Stored data
◆ ◆ ◆
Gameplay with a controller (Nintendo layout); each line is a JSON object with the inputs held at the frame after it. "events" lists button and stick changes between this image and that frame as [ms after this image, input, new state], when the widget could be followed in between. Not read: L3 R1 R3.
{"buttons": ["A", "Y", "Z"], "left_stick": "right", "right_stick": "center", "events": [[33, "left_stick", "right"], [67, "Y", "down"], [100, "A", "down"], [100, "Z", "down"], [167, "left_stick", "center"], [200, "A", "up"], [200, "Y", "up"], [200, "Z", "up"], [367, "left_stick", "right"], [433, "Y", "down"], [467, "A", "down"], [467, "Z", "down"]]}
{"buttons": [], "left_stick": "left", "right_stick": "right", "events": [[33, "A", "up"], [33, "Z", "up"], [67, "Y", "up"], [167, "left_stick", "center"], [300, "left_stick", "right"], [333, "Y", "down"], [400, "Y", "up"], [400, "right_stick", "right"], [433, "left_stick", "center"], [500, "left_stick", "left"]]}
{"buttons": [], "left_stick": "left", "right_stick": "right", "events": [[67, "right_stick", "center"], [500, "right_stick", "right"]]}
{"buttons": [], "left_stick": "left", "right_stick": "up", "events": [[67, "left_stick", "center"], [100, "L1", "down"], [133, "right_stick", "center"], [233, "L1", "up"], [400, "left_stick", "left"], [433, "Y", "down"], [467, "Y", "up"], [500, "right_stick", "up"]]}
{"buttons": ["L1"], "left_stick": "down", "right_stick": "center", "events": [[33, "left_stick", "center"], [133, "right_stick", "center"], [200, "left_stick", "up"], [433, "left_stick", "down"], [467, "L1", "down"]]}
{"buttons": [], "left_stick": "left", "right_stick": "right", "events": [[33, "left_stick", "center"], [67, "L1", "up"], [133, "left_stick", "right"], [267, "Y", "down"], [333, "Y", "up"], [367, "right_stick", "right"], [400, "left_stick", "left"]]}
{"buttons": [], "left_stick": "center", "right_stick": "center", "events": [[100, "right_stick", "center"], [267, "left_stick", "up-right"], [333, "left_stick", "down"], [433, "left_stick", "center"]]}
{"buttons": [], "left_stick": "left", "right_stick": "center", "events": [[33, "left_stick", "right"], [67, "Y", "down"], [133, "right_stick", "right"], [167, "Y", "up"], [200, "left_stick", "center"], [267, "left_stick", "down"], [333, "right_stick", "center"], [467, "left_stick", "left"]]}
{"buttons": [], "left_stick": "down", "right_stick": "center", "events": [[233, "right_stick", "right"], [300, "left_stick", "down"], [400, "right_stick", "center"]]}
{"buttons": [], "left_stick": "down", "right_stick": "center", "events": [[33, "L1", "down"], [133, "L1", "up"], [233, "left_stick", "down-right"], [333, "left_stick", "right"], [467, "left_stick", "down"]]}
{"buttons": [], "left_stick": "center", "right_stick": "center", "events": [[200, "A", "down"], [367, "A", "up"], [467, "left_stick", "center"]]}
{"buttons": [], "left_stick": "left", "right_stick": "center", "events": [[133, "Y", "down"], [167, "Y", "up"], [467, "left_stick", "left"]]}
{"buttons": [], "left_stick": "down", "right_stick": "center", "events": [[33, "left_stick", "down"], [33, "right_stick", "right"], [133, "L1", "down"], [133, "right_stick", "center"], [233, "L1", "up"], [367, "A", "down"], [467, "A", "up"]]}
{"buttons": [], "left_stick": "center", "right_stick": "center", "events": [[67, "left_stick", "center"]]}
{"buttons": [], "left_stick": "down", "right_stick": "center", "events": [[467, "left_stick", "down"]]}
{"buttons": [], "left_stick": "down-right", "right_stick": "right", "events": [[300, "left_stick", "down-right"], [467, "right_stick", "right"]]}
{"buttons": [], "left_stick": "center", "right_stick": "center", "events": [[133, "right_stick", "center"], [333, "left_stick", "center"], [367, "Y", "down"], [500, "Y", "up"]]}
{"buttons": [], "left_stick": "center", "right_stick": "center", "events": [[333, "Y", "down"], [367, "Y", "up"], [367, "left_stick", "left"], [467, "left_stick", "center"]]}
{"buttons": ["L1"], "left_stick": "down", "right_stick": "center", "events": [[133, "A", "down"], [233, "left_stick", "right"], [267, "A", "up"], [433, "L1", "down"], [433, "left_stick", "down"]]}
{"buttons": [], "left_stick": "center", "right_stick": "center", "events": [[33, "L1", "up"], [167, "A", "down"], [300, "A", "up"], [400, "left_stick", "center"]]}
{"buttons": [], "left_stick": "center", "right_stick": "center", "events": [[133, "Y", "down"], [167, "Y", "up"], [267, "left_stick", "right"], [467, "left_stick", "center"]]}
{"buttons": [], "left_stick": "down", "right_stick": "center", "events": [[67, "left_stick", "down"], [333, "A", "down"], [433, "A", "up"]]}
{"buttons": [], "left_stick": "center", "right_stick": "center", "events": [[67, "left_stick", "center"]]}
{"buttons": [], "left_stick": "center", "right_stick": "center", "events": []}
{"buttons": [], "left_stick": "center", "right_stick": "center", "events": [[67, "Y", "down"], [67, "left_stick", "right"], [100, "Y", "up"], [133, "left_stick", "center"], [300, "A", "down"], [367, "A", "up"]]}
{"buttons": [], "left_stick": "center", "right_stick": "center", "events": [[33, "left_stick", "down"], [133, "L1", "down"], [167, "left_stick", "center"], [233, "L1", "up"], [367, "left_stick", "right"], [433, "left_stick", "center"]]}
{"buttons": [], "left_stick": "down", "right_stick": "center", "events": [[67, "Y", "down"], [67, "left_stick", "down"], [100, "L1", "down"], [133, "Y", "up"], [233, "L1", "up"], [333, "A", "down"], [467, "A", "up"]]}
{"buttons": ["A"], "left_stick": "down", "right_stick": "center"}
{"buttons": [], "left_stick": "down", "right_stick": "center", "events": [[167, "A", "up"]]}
◆ ◆ ◆
▸ **Exercise prompt**:
Each of the records should be written out precisely as given.

▸ **Worked solution**:
Gameplay with a controller (Nintendo layout); each line is a JSON object with the inputs held at the frame after it. "events" lists button and stick changes between this image and that frame as [ms after this image, input, new state], when the widget could be followed in between. Not read: L3 R1 R3.
{"buttons": ["A", "Y", "Z"], "left_stick": "right", "right_stick": "center", "events": [[33, "left_stick", "right"], [67, "Y", "down"], [100, "A", "down"], [100, "Z", "down"], [167, "left_stick", "center"], [200, "A", "up"], [200, "Y", "up"], [200, "Z", "up"], [367, "left_stick", "right"], [433, "Y", "down"], [467, "A", "down"], [467, "Z", "down"]]}
{"buttons": [], "left_stick": "left", "right_stick": "right", "events": [[33, "A", "up"], [33, "Z", "up"], [67, "Y", "up"], [167, "left_stick", "center"], [300, "left_stick", "right"], [333, "Y", "down"], [400, "Y", "up"], [400, "right_stick", "right"], [433, "left_stick", "center"], [500, "left_stick", "left"]]}
{"buttons": [], "left_stick": "left", "right_stick": "right", "events": [[67, "right_stick", "center"], [500, "right_stick", "right"]]}
{"buttons": [], "left_stick": "left", "right_stick": "up", "events": [[67, "left_stick", "center"], [100, "L1", "down"], [133, "right_stick", "center"], [233, "L1", "up"], [400, "left_stick", "left"], [433, "Y", "down"], [467, "Y", "up"], [500, "right_stick", "up"]]}
{"buttons": ["L1"], "left_stick": "down", "right_stick": "center", "events": [[33, "left_stick", "center"], [133, "right_stick", "center"], [200, "left_stick", "up"], [433, "left_stick", "down"], [467, "L1", "down"]]}
{"buttons": [], "left_stick": "left", "right_stick": "right", "events": [[33, "left_stick", "center"], [67, "L1", "up"], [133, "left_stick", "right"], [267, "Y", "down"], [333, "Y", "up"], [367, "right_stick", "right"], [400, "left_stick", "left"]]}
{"buttons": [], "left_stick": "center", "right_stick": "center", "events": [[100, "right_stick", "center"], [267, "left_stick", "up-right"], [333, "left_stick", "down"], [433, "left_stick", "center"]]}
{"buttons": [], "left_stick": "left", "right_stick": "center", "events": [[33, "left_stick", "right"], [67, "Y", "down"], [133, "right_stick", "right"], [167, "Y", "up"], [200, "left_stick", "center"], [267, "left_stick", "down"], [333, "right_stick", "center"], [467, "left_stick", "left"]]}
{"buttons": [], "left_stick": "down", "right_stick": "center", "events": [[233, "right_stick", "right"], [300, "left_stick", "down"], [400, "right_stick", "center"]]}
{"buttons": [], "left_stick": "down", "right_stick": "center", "events": [[33, "L1", "down"], [133, "L1", "up"], [233, "left_stick", "down-right"], [333, "left_stick", "right"], [467, "left_stick", "down"]]}
{"buttons": [], "left_stick": "center", "right_stick": "center", "events": [[200, "A", "down"], [367, "A", "up"], [467, "left_stick", "center"]]}
{"buttons": [], "left_stick": "left", "right_stick": "center", "events": [[133, "Y", "down"], [167, "Y", "up"], [467, "left_stick", "left"]]}
{"buttons": [], "left_stick": "down", "right_stick": "center", "events": [[33, "left_stick", "down"], [33, "right_stick", "right"], [133, "L1", "down"], [133, "right_stick", "center"], [233, "L1", "up"], [367, "A", "down"], [467, "A", "up"]]}
{"buttons": [], "left_stick": "center", "right_stick": "center", "events": [[67, "left_stick", "center"]]}
{"buttons": [], "left_stick": "down", "right_stick": "center", "events": [[467, "left_stick", "down"]]}
{"buttons": [], "left_stick": "down-right", "right_stick": "right", "events": [[300, "left_stick", "down-right"], [467, "right_stick", "right"]]}
{"buttons": [], "left_stick": "center", "right_stick": "center", "events": [[133, "right_stick", "center"], [333, "left_stick", "center"], [367, "Y", "down"], [500, "Y", "up"]]}
{"buttons": [], "left_stick": "center", "right_stick": "center", "events": [[333, "Y", "down"], [367, "Y", "up"], [367, "left_stick", "left"], [467, "left_stick", "center"]]}
{"buttons": ["L1"], "left_stick": "down", "right_stick": "center", "events": [[133, "A", "down"], [233, "left_stick", "right"], [267, "A", "up"], [433, "L1", "down"], [433, "left_stick", "down"]]}
{"buttons": [], "left_stick": "center", "right_stick": "center", "events": [[33, "L1", "up"], [167, "A", "down"], [300, "A", "up"], [400, "left_stick", "center"]]}
{"buttons": [], "left_stick": "center", "right_stick": "center", "events": [[133, "Y", "down"], [167, "Y", "up"], [267, "left_stick", "right"], [467, "left_stick", "center"]]}
{"buttons": [], "left_stick": "down", "right_stick": "center", "events": [[67, "left_stick", "down"], [333, "A", "down"], [433, "A", "up"]]}
{"buttons": [], "left_stick": "center", "right_stick": "center", "events": [[67, "left_stick", "center"]]}
{"buttons": [], "left_stick": "center", "right_stick": "center", "events": []}
{"buttons": [], "left_stick": "center", "right_stick": "center", "events": [[67, "Y", "down"], [67, "left_stick", "right"], [100, "Y", "up"], [133, "left_stick", "center"], [300, "A", "down"], [367, "A", "up"]]}
{"buttons": [], "left_stick": "center", "right_stick": "center", "events": [[33, "left_stick", "down"], [133, "L1", "down"], [167, "left_stick", "center"], [233, "L1", "up"], [367, "left_stick", "right"], [433, "left_stick", "center"]]}
{"buttons": [], "left_stick": "down", "right_stick": "center", "events": [[67, "Y", "down"], [67, "left_stick", "down"], [100, "L1", "down"], [133, "Y", "up"], [233, "L1", "up"], [333, "A", "down"], [467, "A", "up"]]}
{"buttons": ["A"], "left_stick": "down", "right_stick": "center"}
{"buttons": [], "left_stick": "down", "right_stick": "center", "events": [[167, "A", "up"]]}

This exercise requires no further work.